_Assigned task A_
Decide whether each statement agrees with the diabetes measures page, answering yes or no and quoting the words of the page that settle it: (i) The NDEP guarantees the accuracy of links that lead outside its website. (ii) QualityTools is described as a clearinghouse of tools for measuring and improving health care quality. (iii) The HealthPartners report places Optimal Diabetes Care on pages 13-17.
_Assigned task B_
Please reproduce the diabetes measures page word for word, from "www.qualitytools.ahrq.gov" up to and including "Care Improvement (IHI)".

_Document extract_
══════════
Evaluation of Process and Effects of Change

Commonly Used Diabetes Improvement Measures

Please note: Some links on this page take you outside the Better Diabetes Care website. The NDEP does not endorse or otherwise guarantee the accuracy of links that take you out of this website.

Agency for Healthcare Research and Quality (AHRQ)
www.qualitytools.ahrq.gov
QualityTools is a clearinghouse for practical, ready-to-use tools for measuring and improving the quality of health care.

HealthPartners: 2005 Clinical Indicators Report

Report of quantitative indicators that measure clinical performance related to the prevention, diagnosis, and management of specific disease processes. See Optimal Diabetes Care on pages 13-17 and page 2 for graphs showng improvement in A1C, cholesterol, blood pressure, and complications. For the complete report, visit www.healthpartners.com/files/28455.pdf

Institute for Health Care Improvement (IHI)
══════════
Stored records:
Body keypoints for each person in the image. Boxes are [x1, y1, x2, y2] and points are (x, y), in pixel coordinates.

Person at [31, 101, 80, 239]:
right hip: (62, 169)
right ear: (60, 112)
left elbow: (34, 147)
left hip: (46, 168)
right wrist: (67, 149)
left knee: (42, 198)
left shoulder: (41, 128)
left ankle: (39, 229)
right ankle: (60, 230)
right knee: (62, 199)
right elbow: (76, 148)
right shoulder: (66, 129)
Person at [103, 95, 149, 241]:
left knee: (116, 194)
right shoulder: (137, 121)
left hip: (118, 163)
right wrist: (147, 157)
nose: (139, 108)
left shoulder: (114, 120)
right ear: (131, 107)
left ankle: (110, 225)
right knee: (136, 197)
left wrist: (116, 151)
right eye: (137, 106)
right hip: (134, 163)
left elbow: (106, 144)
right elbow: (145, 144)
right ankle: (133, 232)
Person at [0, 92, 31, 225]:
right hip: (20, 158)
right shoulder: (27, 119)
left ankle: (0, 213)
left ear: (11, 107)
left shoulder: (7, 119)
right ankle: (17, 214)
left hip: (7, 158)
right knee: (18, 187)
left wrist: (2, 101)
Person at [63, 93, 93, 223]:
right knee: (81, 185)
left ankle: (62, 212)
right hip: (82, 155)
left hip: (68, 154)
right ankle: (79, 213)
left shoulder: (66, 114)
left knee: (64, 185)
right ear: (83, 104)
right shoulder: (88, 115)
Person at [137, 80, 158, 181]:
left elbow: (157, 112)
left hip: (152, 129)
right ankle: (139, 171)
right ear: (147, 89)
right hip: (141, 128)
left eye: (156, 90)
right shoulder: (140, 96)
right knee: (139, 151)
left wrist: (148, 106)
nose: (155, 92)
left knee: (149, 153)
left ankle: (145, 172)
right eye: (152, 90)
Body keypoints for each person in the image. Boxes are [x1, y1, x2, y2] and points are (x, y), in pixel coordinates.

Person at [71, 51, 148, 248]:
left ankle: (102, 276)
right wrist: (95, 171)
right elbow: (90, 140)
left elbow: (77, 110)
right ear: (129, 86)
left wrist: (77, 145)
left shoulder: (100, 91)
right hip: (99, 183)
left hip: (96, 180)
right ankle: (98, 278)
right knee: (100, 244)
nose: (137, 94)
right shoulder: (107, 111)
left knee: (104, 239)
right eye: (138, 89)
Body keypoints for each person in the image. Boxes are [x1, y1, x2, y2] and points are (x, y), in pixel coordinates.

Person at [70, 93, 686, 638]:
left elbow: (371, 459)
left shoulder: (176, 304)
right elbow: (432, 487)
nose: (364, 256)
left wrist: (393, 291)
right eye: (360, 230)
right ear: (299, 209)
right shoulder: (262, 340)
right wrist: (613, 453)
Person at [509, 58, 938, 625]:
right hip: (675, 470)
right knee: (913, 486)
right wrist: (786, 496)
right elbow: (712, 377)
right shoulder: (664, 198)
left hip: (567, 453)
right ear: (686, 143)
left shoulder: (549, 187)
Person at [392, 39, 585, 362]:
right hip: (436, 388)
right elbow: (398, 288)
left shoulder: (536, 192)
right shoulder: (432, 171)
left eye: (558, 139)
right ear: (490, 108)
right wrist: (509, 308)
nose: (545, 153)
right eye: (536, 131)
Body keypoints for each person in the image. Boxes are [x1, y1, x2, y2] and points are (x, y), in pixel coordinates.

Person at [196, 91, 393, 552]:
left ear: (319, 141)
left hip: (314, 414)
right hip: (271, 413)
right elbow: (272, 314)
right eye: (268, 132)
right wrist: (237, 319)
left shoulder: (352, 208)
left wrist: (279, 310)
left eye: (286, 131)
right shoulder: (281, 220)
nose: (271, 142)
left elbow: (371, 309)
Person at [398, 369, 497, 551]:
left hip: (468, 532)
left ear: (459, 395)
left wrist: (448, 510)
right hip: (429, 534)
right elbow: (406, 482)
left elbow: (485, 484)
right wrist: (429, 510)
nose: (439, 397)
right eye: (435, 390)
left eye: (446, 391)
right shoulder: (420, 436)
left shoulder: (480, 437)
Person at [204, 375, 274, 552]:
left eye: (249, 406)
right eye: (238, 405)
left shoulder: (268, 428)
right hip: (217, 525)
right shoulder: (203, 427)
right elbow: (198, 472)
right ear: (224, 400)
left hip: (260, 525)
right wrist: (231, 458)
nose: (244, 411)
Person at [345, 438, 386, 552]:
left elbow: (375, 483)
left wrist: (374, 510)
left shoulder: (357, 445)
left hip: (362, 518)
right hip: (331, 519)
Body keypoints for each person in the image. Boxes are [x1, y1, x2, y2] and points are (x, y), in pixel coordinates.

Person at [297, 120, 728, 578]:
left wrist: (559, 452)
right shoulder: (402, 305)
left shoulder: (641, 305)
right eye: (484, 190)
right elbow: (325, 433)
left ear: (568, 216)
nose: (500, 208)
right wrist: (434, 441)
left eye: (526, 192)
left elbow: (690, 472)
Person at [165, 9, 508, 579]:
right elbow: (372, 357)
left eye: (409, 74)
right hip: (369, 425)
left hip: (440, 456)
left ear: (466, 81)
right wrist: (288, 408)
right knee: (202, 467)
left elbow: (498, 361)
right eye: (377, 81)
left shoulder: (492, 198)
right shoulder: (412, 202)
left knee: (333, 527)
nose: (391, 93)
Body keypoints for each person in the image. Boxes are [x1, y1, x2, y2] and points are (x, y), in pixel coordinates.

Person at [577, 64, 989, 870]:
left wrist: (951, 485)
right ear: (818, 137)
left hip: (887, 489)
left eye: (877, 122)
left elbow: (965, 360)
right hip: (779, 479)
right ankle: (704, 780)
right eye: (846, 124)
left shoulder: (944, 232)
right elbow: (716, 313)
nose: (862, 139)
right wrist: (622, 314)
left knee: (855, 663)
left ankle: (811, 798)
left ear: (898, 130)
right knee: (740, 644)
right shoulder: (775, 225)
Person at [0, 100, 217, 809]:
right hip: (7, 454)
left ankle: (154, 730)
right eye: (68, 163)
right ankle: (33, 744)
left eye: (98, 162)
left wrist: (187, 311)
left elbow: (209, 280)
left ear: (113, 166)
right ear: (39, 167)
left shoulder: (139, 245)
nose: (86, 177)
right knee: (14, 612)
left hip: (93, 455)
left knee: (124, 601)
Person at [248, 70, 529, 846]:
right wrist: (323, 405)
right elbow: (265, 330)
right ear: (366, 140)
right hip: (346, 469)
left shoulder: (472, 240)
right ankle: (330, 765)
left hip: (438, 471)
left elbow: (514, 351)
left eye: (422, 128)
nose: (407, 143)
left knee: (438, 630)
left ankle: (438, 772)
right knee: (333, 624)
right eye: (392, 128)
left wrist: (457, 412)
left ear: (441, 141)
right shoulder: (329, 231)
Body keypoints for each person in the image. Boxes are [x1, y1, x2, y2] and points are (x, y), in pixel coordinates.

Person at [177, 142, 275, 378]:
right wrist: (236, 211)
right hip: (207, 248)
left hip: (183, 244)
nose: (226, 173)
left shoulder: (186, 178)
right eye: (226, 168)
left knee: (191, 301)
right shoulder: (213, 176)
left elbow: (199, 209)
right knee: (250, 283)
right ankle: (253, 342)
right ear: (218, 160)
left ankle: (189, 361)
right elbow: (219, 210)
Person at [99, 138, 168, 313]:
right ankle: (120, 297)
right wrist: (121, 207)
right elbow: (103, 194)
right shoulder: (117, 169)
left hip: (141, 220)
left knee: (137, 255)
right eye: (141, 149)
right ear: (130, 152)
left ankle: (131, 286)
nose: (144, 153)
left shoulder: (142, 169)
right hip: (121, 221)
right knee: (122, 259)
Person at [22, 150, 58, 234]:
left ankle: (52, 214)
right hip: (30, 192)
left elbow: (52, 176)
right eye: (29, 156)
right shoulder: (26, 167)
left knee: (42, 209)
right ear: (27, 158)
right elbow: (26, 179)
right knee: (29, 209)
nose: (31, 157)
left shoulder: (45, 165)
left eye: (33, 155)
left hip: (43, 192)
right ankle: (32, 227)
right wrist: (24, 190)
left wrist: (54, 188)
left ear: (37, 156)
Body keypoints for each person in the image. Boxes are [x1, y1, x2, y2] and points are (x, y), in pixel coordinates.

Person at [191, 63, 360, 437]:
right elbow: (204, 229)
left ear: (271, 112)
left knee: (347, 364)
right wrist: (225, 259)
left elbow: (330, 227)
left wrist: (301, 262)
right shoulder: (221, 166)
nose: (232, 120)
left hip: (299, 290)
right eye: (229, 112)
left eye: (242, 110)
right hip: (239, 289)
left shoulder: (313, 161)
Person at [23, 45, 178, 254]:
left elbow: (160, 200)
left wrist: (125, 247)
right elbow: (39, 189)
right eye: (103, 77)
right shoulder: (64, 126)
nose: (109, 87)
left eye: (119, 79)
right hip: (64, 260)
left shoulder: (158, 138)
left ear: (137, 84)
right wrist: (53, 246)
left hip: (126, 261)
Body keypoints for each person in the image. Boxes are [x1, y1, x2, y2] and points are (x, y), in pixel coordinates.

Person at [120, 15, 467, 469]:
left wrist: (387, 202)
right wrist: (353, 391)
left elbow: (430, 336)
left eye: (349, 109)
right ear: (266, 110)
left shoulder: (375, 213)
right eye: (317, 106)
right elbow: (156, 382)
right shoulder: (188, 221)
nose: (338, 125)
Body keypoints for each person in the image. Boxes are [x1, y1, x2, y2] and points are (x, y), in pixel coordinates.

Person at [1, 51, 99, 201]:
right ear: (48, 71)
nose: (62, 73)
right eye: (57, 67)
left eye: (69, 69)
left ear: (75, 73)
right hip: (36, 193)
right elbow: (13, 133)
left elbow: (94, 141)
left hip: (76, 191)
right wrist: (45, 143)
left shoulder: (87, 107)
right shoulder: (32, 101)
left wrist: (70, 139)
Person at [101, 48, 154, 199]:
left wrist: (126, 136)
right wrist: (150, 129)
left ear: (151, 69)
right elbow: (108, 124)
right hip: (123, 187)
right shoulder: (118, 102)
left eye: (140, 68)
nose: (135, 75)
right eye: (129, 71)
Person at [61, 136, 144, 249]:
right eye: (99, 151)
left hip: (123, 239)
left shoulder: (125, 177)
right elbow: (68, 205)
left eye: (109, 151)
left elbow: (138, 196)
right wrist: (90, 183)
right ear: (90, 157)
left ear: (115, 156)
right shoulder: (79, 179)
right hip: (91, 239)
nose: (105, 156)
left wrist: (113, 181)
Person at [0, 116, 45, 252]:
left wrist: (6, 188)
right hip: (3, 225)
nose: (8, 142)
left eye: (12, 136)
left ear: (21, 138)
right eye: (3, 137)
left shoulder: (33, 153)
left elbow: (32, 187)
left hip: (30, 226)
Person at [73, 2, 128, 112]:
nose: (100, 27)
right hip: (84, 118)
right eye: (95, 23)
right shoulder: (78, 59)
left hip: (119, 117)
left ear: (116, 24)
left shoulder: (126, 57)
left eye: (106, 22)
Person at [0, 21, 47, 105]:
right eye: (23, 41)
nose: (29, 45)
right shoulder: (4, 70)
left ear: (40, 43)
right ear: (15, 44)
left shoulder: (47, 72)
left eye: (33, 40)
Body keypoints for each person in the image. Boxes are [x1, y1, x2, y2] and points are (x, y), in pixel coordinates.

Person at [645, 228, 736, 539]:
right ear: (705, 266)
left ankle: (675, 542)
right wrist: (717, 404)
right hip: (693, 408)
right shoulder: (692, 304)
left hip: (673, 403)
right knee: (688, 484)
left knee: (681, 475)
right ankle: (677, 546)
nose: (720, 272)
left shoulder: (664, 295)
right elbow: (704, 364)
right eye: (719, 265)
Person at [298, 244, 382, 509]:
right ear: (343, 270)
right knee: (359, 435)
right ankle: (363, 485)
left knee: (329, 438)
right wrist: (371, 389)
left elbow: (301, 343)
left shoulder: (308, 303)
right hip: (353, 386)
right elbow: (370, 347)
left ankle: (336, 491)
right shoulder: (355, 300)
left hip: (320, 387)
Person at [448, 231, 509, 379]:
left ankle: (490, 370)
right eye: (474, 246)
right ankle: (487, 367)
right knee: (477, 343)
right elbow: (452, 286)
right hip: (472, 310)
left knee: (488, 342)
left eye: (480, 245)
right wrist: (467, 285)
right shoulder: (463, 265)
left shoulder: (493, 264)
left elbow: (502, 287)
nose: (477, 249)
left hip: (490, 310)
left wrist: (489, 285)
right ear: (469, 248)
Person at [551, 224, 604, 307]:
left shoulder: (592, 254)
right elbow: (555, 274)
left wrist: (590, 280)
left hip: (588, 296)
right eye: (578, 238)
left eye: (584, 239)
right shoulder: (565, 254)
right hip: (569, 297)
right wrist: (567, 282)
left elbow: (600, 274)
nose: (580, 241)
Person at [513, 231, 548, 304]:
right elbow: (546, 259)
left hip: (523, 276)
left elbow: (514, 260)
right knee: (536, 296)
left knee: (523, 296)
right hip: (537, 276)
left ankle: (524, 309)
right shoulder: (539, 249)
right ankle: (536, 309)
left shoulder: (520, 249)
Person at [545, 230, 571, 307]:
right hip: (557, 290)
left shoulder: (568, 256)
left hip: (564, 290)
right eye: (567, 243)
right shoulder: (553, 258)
══════════
_Solution A_
(i) No: "The NDEP does not endorse or otherwise guarantee the accuracy of links that take you out of this website."
(ii) Yes: "QualityTools is a clearinghouse for practical, ready-to-use tools for measuring and improving the quality of health care."
(iii) Yes: "See Optimal Diabetes Care on pages 13-17"

_Solution B_
www.qualitytools.ahrq.gov
QualityTools is a clearinghouse for practical, ready-to-use tools for measuring and improving the quality of health care.

HealthPartners: 2005 Clinical Indicators Report

Report of quantitative indicators that measure clinical performance related to the prevention, diagnosis, and management of specific disease processes. See Optimal Diabetes Care on pages 13-17 and page 2 for graphs showng improvement in A1C, cholesterol, blood pressure, and complications. For the complete report, visit www.healthpartners.com/files/28455.pdf

Institute for Health Care Improvement (IHI)